27 insan yılı yaşında tükendim.

Henüz 29 değilim! Aklıma sık sık Nilgün Marmara geliyor, bir de 27 yaşında oluşum ve bir gün 29 yaşında olacağım. Henüz hayalini kurduğum o kitabı yazamadım. Aslında bir hikayem her zaman vardı fakat binlerce kelimenin ve düşün içinde boğulup gitmekten yazdıklarım dışarıdan yabancı komşu ülkeler gibiydiler. Birbirine yakın fakat tamamen farklı.

Daha yalın anlatmalıydım, aslında dileğim hep sorgu gerekliliği hali yaratmaktı.

Fakat sanırım anladım! Korkuyorlardı derine inmekten, kendilerine bakmaktan, görmekten ve kabul etmekten korkuyorlardı.

Bunun seçim olduğu yanılgısına düşecekler elbet. Korkunun esiri olduklarını kabul etmek kolay olmasa gerek.

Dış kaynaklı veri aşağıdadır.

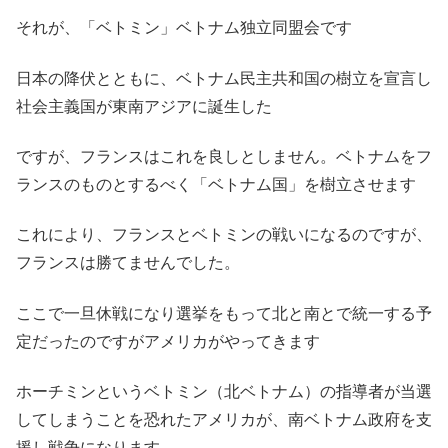
それが、「ベトミン」ベトナム独立同盟会です
日本の降伏とともに、ベトナム民主共和国の樹立を宣言し
社会主義国が東南アジアに誕生した
ですが、フランスはこれを良しとしません。ベトナムをフ
ランスのものとするべく「ベトナム国」を樹立させます
これにより、フランスとベトミンの戦いになるのですが、
フランスは勝てませんでした。
ここで一旦休戦になり選挙をもって北と南とで統一する予
定だったのですがアメリカがやってきます
ホーチミンというベトミン（北ベトナム）の指導者が当選
してしまうことを恐れたアメリカが、南ベトナム政府を支
援し戦争になります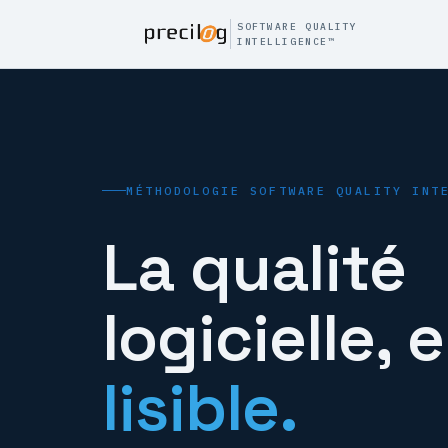
SOFTWARE QUALITY
INTELLIGENCE™
MÉTHODOLOGIE SOFTWARE QUALITY INT
La qualité
logicielle, 
lisible.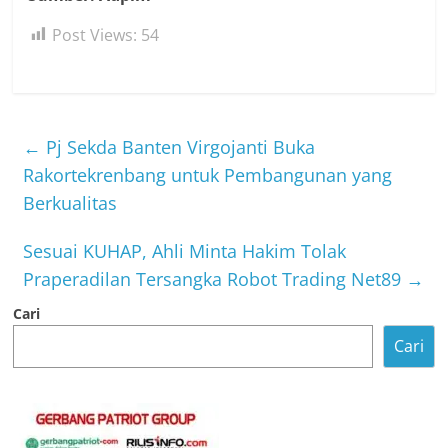
Post Views:
54
←
Pj Sekda Banten Virgojanti Buka
Rakortekrenbang untuk Pembangunan yang
Berkualitas
Sesuai KUHAP, Ahli Minta Hakim Tolak
Praperadilan Tersangka Robot Trading Net89
→
Cari
Cari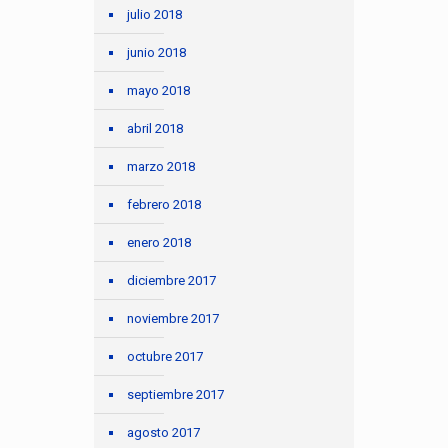
julio 2018
junio 2018
mayo 2018
abril 2018
marzo 2018
febrero 2018
enero 2018
diciembre 2017
noviembre 2017
octubre 2017
septiembre 2017
agosto 2017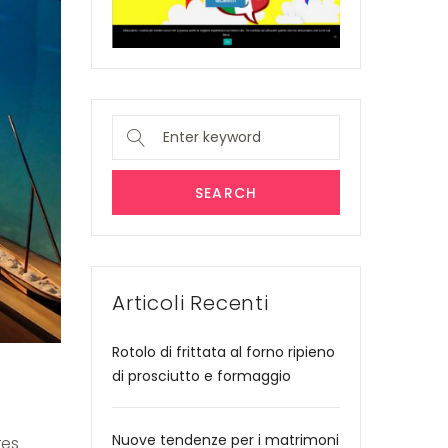
Search
for:
SEARCH
Articoli Recenti
Rotolo di frittata al forno ripieno
di prosciutto e formaggio
Nuove tendenze per i matrimoni
res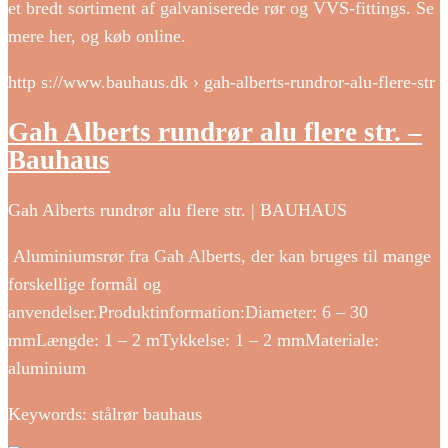
et bredt sortiment af galvaniserede rør og VVS-fittings. Se
mere her, og køb online.
http s://www.bauhaus.dk › gah-alberts-rundror-alu-flere-str
Gah Alberts rundrør alu flere str. –
Bauhaus
Gah Alberts rundrør alu flere str. | BAUHAUS
Aluminiumsrør fra Gah Alberts, der kan bruges til mange
forskellige formål og
anvendelser.Produktinformation:Diameter: 6 – 30
mmLængde: 1 – 2 mTykkelse: 1 – 2 mmMateriale:
aluminium
Keywords: stålrør bauhaus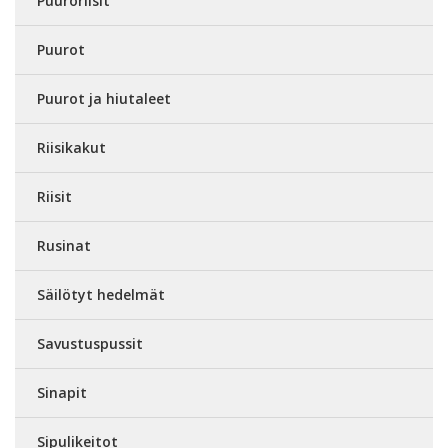
Puuroriisit
Puurot
Puurot ja hiutaleet
Riisikakut
Riisit
Rusinat
Säilötyt hedelmät
Savustuspussit
Sinapit
Sipulikeitot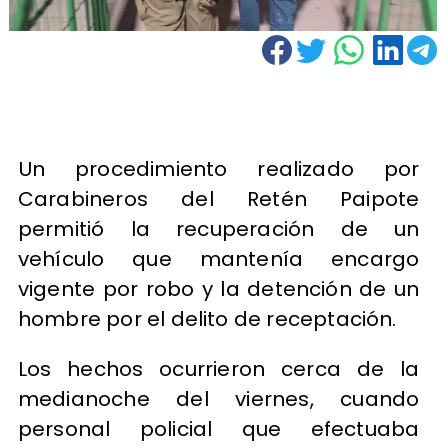
Un procedimiento realizado por
Carabineros del Retén Paipote
permitió la recuperación de un
vehículo que mantenía encargo
vigente por robo y la detención de un
hombre por el delito de receptación.
Los hechos ocurrieron cerca de la
medianoche del viernes, cuando
personal policial que efectuaba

27 insan yılı yaşındayım, ben de korkuyorum! Hala bilmediğim ve deneyimlemediğim bir sürü şey var. En kötü tarafı ise insan ömrü, evrendeki bütün bilgiyi keşfedecek ve deneyimleyecek kadar uzun değil. Bilgiye ve öğrenmeye olan açlığım geçen zamanla artıyor; hepsini anlayacak, öğrenecek zamanım yok. Öyleyse ben öğrenmeyi bilmeliyim, her an her olayda yeni bir şey görebilirim. Dikkatli bakmalıyım! Yeniden, her yönünden. En baştan, baştan başlamalıyım; bir daha bakmalı ve başka yollar bulmalıyım. öğrenmenin ve bilginin hazzı, tutku, yaşamaya ve dünyaya duyduğum derin tutku.

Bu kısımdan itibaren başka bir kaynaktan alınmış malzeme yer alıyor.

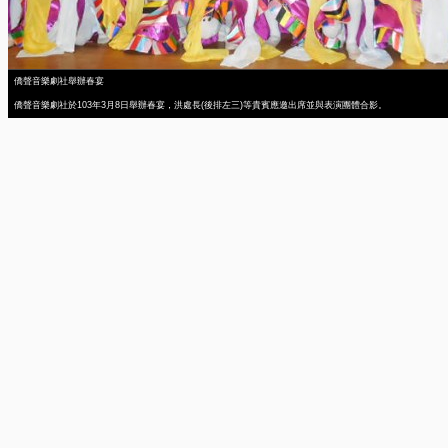
僑聲音樂劇社舉辦春宴
僑聲音樂劇社於103年3月8日舉辦春宴，洪處長(後排左三)等貴賓應邀出席並與表演團體合影。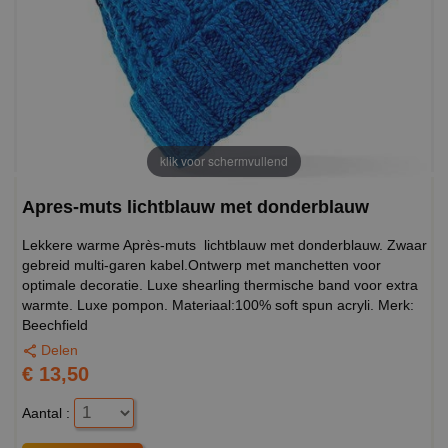
klik voor schermvullend
Apres-muts lichtblauw met donderblauw
Lekkere warme Après-muts lichtblauw met donderblauw. Zwaar
gebreid multi-garen kabel.Ontwerp met manchetten voor
optimale decoratie. Luxe shearling thermische band voor extra
warmte. Luxe pompon. Materiaal:100% soft spun acryli. Merk:
Beechfield
Delen
€ 13,50
Aantal :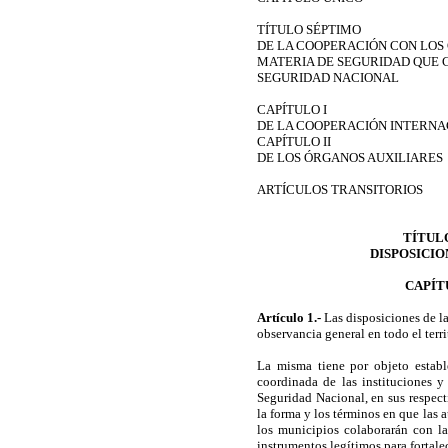
TÍTULO SÉPTIMO
DE LA COOPERACIÓN CON LOS
MATERIA DE SEGURIDAD QUE 
SEGURIDAD NACIONAL
CAPÍTULO I
DE LA COOPERACIÓN INTERN
CAPÍTULO II
DE LOS ÓRGANOS AUXILIARES
ARTÍCULOS TRANSITORIOS
TÍTUL
DISPOSICI
CAPÍT
Artículo 1
.-
Las disposiciones de l
observancia general en todo el terri
La misma tiene por objeto establ
coordinada de las instituciones y
Seguridad Nacional, en sus respec
la forma y los términos en que las a
los municipios colaborarán con la
instrumentos legítimos para fortalec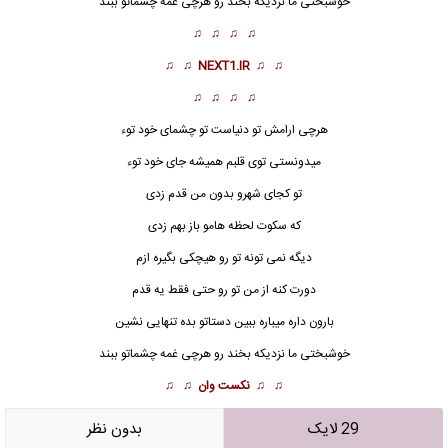
خوشبختی
ما نزدیکه بخند رو هرچی غمه چشماتو ببند
♫ ♫ ♫ ♫
♫ ♫
NEXT1.IR
♫ ♫
♫ ♫ ♫ ♫
هرچی ارامش تو دنیاست تو چشمای خود توء
میدونستی توی قلبم همیشه جای خود توء
تو کجای شهرو بدون من قدم زدی
که سکوت لحظه هامو باز بهم زدی
دیگه نمی تونه تو رو هیچکی بگیره ازم
دورت کنه از من تو رو حتی فقط یه قدم
بارون داره میباره ببین دستاتو بده تنهایی نشین
خوشبختی
ما نزدیکه بخند رو هرچی غمه چشماتو ببند
♫ ♫
نکست وان
♫ ♫
29 لایک
بدون نظر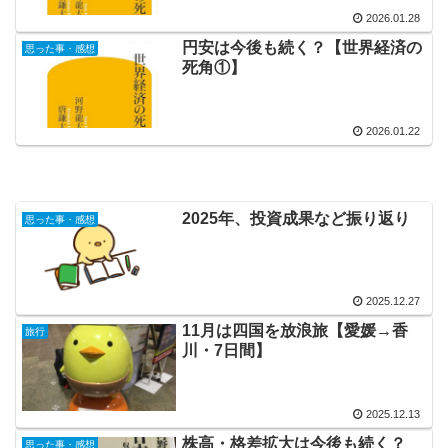
2026.01.28
円安は今後も続く？【世界経済の
思った事・感想
死角①】
2026.01.22
2025年、投資成果など振り返り
思った事・感想
2025.12.27
11月は四国を放浪旅【愛媛→香
旅行
川・7日間】
2025.12.13
株高・格差拡大は今後も続く？
思った事・感想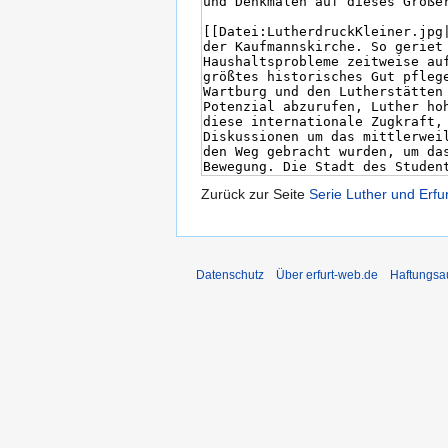
Zurück zur Seite
Serie Luther und Erfur
Datenschutz
Über erfurt-web.de
Haftungsa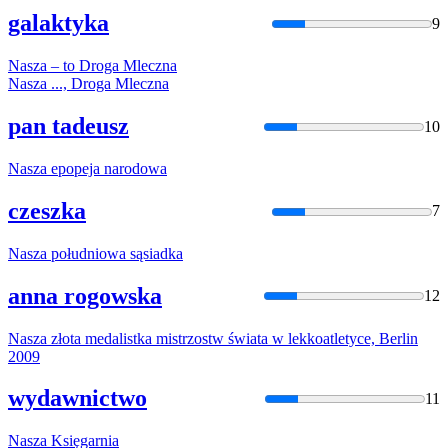
galaktyka
9
Nasza
– to Droga Mleczna
Nasza
..., Droga Mleczna
pan tadeusz
10
Nasza
epopeja narodowa
czeszka
7
Nasza
południowa sąsiadka
anna rogowska
12
Nasza
złota medalistka mistrzostw świata w lekkoatletyce, Berlin
2009
wydawnictwo
11
Nasza
Księgarnia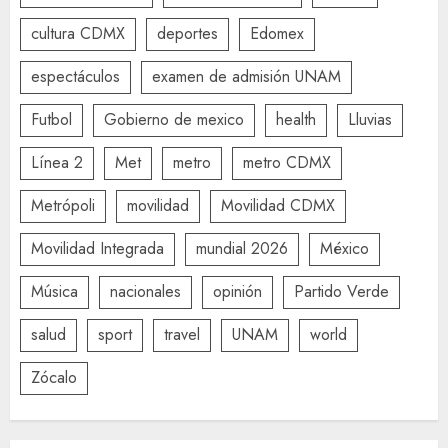
cultura CDMX
deportes
Edomex
espectáculos
examen de admisión UNAM
Futbol
Gobierno de mexico
health
Lluvias
Línea 2
Met
metro
metro CDMX
Metrópoli
movilidad
Movilidad CDMX
Movilidad Integrada
mundial 2026
México
Música
nacionales
opinión
Partido Verde
salud
sport
travel
UNAM
world
Zócalo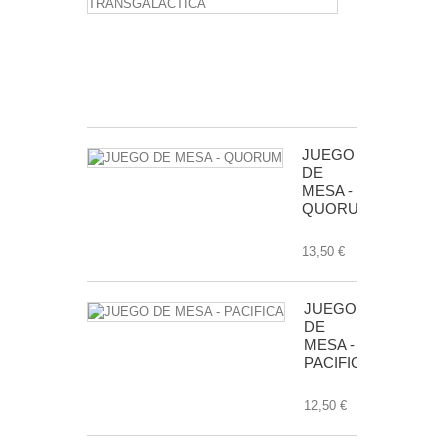
DE
MESA
-
TRANSGALA
24,50 €
JUEGO
DE
MESA -
QUORUM
13,50 €
JUEGO
DE
MESA -
PACIFICA
12,50 €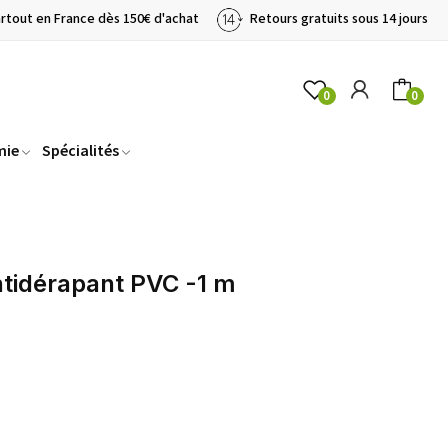
artout en France dès 150€ d'achat
Retours gratuits sous 14 jours
0
0
mie
Spécialités
ntidérapant PVC -1 m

Çözülmeyi bekleyen milyonlarca gizem, kim bilir daha beynimde sağa sola savrulmayan kaç düş var? kaç farklı açı? Düşünmenin, sormanın, bakmanın, anlamaya çalışmanın, bazen anlayamamanın, yanılmanın, yorulmanın ve tekrar denemenin hazzını nasıl anlatabilirim? Tutkulu bir seks gibi fakat dokunmadan, beynimden ve ruhumdan her yere sızan, yalın bir arzu tatmini pek mümkün olmayan.

Yeniden başlamalıyım, bildiklerimi unutma cesareti göstermeli, orta yerinden dalmalıyım hayatın. Yaşamın sancısı ve tutkusu arasında ezilmeyi bırakı dans etmeliyim.

Olmaz, olamaz! Ben; vazgeçmek için fazla meraklı, fazla tutkulu, fazla bağlıyım bu sihrin her zerresine. Sonunu göremeyecek olmak ne acı, tamamını asla kavrayamayacağını bilmek.

Öyle görünüyor ki 27 yaşındayım, 29 olacağım bir gün. Nilgün Marmara'yı anımsayacağım.

Sonra onu da alacağım göğüs kafesi dünyama, birlikte 40 olacağız belki, şanslıysak hatta 50, belki de iyice yoldan çıkacağız ve 100 olacağız. Sonra kelimelerin arasına gizleneceğiz, varlığımızı sonsuza taşıyacak satırların arasında mutlu mesut yaşayacağız.

Aynı tutkuyla yaşayanlara fısıldayacak, çoğalarak hep ileri gideceğiz.

Size ruhumu bırakıyorum! Bir salıncak gibi kullanın onu. Yıllar geçtikçe büyüme ağrılarınız ayyuka çıkacak. Sallanmayı, sırt üstü yatmayı, vazgeçmeden dinlenmeyi sakın unutmayın. Yaşamın tutkusunu asla kaybetmeyin, yolunu kaybetmenin bir yol olduğunu asla unutmayın.